Golden Rules of Writing a Prenuptial Agreement
Premarital agreements can be challenged in court after your marriage and
held unenforceable on several grounds. For that reason, it is important
to follow certain "golden rules" in negotiating and drafting
your prenuptial agreement.
- Make full disclosure of your financial situation -- all assets, debts and
liabilities -- with your fiancé(e) and to demand full disclosure
from him (her). If either party fails to make full disclosure, it can
be grounds to set aside your prenuptial agreement as unenforceable.
- Conduct your negotiations over your premarital agreement in such a manner
as to preclude any accusation that your fiancé(e) was coerced into
signing the agreement, or that he (she) was under duress to sign, or that
you exerted "undue influence" to persuade him (her) to sign.
Allow sufficient time -- no less than 30 days -- before your wedding day
to discuss and finalize your prenuptial agreement with the advice and
counsel of family law attorneys representing you and your fiance(e).
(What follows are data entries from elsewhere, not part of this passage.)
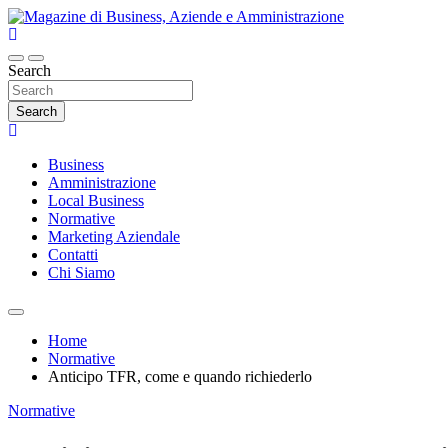
Skip
to
content
Magazine di Business, Aziende e Amminist
Search
Search
Business
Amministrazione
Local Business
Normative
Marketing Aziendale
Contatti
Chi Siamo
Home
Normative
Anticipo TFR, come e quando richiederlo
Normative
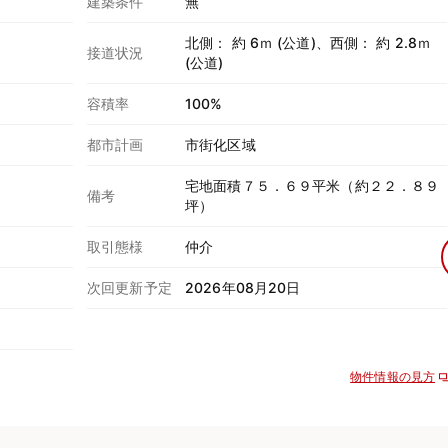
建築条件
無
北側： 約 6ｍ (公道)、西側： 約 2.8ｍ
接道状況
(公道)
容積率
100%
都市計画
市街化区域
宅地面積７５．６９平米（約２２．８９
備考
坪）
取引態様
仲介
次回更新予定
2026年08月20日
物件情報の見方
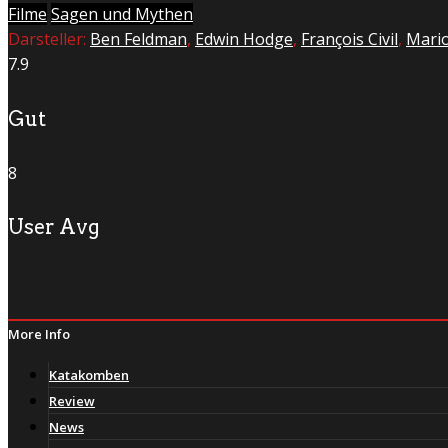
Filme
Sagen und Mythen
Darsteller:
Ben Feldman
,
Edwin Hodge
,
François Civil
,
Mari
7.9
Gut
8
User Avg
More Info
Katakomben
Review
News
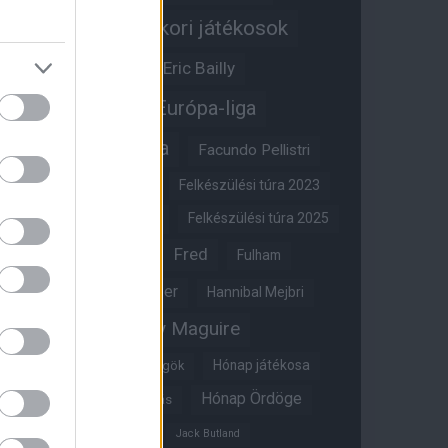
Egykori játékosok
Edzői stáb
Érdekességek
Eric Bailly
Erik ten Hag
Európa-liga
FA-kupa
Everton
Facundo Pellistri
Felkészülési túra 2022
Felkészülési túra 2023
Felkészülési túra 2024
Felkészülési túra 2025
Fred
Fulham
Felkészülési túra 2026
Gary Neville
Glazer
Hannibal Mejbri
Harry Maguire
Harry Amass
Hónap játékosa
Híres magyar Vörös Ördögök
Hónap Ördöge
Hónap legjobbja szavazás
Ifjúsági BL
Hull City
Jack Butland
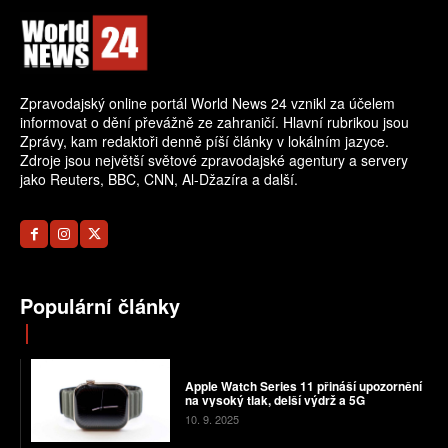
Zpravodajský online portál World News 24 vznikl za účelem
informovat o dění převážně ze zahraničí. Hlavní rubrikou jsou
Zprávy, kam redaktoři denně píší články v lokálním jazyce.
Zdroje jsou největší světové zpravodajské agentury a servery
jako Reuters, BBC, CNN, Al-Džazíra a další.
Populární články
Apple Watch Series 11 přináší upozornění
na vysoký tlak, delší výdrž a 5G
10. 9. 2025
- Follow in executing your premarital agreement is to make sure that it is
fair to you fiancé(e). Any contract, including your prenuptial
agreement, can be set aside because it is "unconscionable."
"Unconscionable" is defined as "unreasonable or not guided
by conscience." Deal fairly and openly with your fiancé(e)
in discussing and finalizing your prenuptial agreement. Anything less
will jeopardize the enforceability of your premarital agreement and, in
a larger sense, your eventual marriage.